Grounding Your Kids From Church

I recently had a discussion with a parent who informed me their student would not be attending youth group for a while until (s)he learned the merits of good decision making. This caused me to ponder a certain phenomenon I have yet to figure out. This weekend as I was on the tractor baling hay, my mind began to think about this idea at length. Here are some things I concluded.

First of all, from a ministry standpoint, grounding a student from church because the student has made bad choices, goes against all logic. In high school I struggled through algebra. When I failed an algebra test, my mom did not forbid me from doing more math homework. It was quite the opposite. My education-minded mother brought me to school early so I could spend time with my teacher learning what I had not yet mastered. So why would a parent whose student is not making good decisions deprive that student from an institution that I believe is set up to help them make good decisions? Here are three possible reasons.

1. Parents do not perceive church youth programs to be relevant, life-changing institutions that truly have a positive impact on their son or daughter's moral development. As youth workers, we know why we got into youth ministry, and it wasn't for the astronomical salary and benefits. It was to see students lives changed as they become molded into the spirit of Christ.
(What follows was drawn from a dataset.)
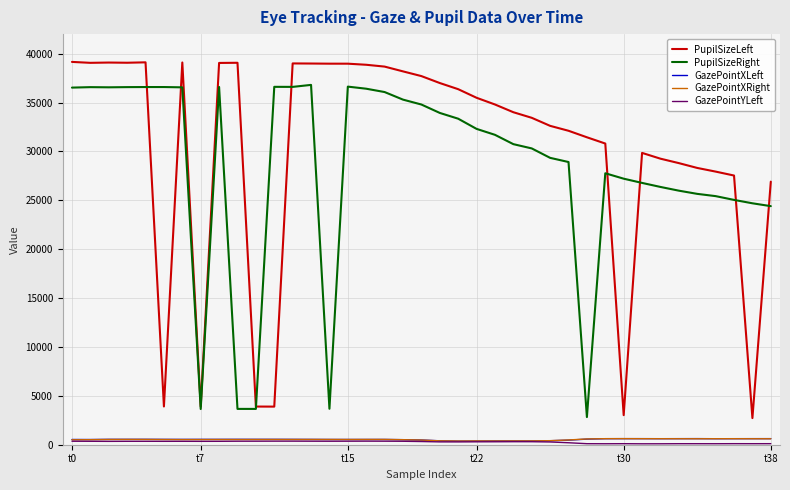

What is the highest value of the PupilSizeLeft series?

39157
However, from the outside looking in, it may be very accurate to say that parents perceive our youth programs as another social function where kids play "chubby bunnies" and have concerts and lock-ins, but do little to shape the spiritual lives of teens.

2. Church youth programs are not relevant, life-changing institutions that truly have a positive impact on their son or daughter's moral development. While some people who have not spent any time in a youth program may not have a clue what goes on, the fact remains that some of our youth ministries are not doing the work God has called us to do. Many of us as youth workers have bought into the "amusement park tour guide" mentality that it is our job just to make sure the kids are too busy to get into "sex, drugs, and rock 'n roll". If our programs are not doing anything to mold the spiritual lives of our teens, maybe our parents are justified in grounding their kids from church.

3. Church members in general do not perceive the church to be agents of divine change in the world. If a parent does not perceive the youth group to be an important part of a student's spiritual and moral growth, it may be because the church is not an important part of the parent's spiritual and moral growth. This will depend on the individual and the church. But I would dare say that for many church members (including those with teenage youth), the church is another social network, a place to make business contacts, or it serves another menial role other than being an agent of change in the world.

So what would you add to this list? Do your parents ground kids from church? If so, why do you think that is? I'd love to hear your thoughts.